We assign t = Σ(a^x, x=1..inf) = a/(1-a), even if |a|>1

Below example had a=2 --> t = 2/(1-2) = -2, which make no sense.
But, infinite placeholder will get cancelled, when we ask for finite sum. (*)

(08-19-2019 04:15 PM)Albert Chan Wrote:  

Code:

x  x^2 Forward Difference Table
10 100
11 121 21
12 144 23 2

26 676
27 729 53
28 784 55 2

\(\sum _{10}^{\infty} 2^x x^2 = 2^9 \sum _{1}^{\infty} 2^x (x+9)^2 → 2^9 (100t + 21t^2 +2 t^3) → -67584\)
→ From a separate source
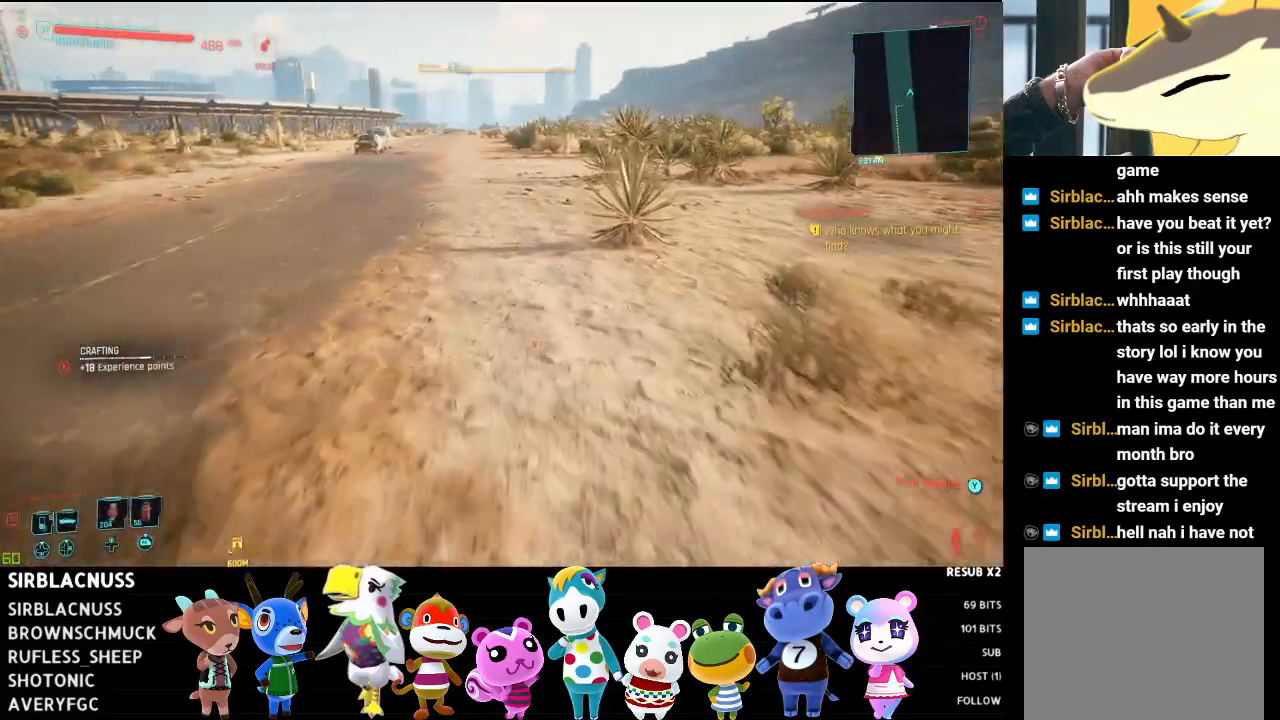
Gameplay with a controller (Xbox layout); each line is a JSON object with the inputs held at the frame after it. "events" lists button and stick changes between this image and that frame as [ms after this image, input, new state], when the widget could be followed in between.
{"buttons": [], "left_stick": "up", "right_stick": "up-left", "events": [[133, "right_stick", "up-left"], [333, "right_stick", "center"], [500, "right_stick", "up-left"]]}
\(\sum _{26}^{\infty} 2^x x^2 = 2^{25} \sum _{1}^{\infty} 2^x (x+25)^2 → 2^{25} (676t + 53t^2 +2 t^3) → -38788923392\)

\(\sum _{10}^{25} 2^x x^2 = \sum _{10}^{\infty} 2^x x^2 - \sum _{26}^{\infty} 2^x x^2 → 38788855808\)

Amazingly, it match true result

(*) 'infinite' formula was derived from finite sum, but a/(1-a) keep popping out.
It just happened that t = a/(1-a) = sum(a^x, x=1..inf)
Infinite placeholder did not really get cancelled, but it is OK

sum(a^x * u_x, x, m, n-1) = -a^(x-1) * t * {1 + (tΔ) + (tΔ)^2 + ...} u_x | x = m .. n

sum(2^x * x^2, x, 10, 26-1)
= preval(-2^(x-1) * t * (x^2 + (2x+1)*t + 2*t^2), 10, 26)
= 38788923392 - 67584
= 38788855808

---

More compact formula, for u in falling factorial form:

\(\displaystyle
\sum_{x=0}^{\infty} a^{x+1} \, x^\underline{n} = n! \, t^{n+1}
\quad \text{, where } t = \frac{a}{1-a}\)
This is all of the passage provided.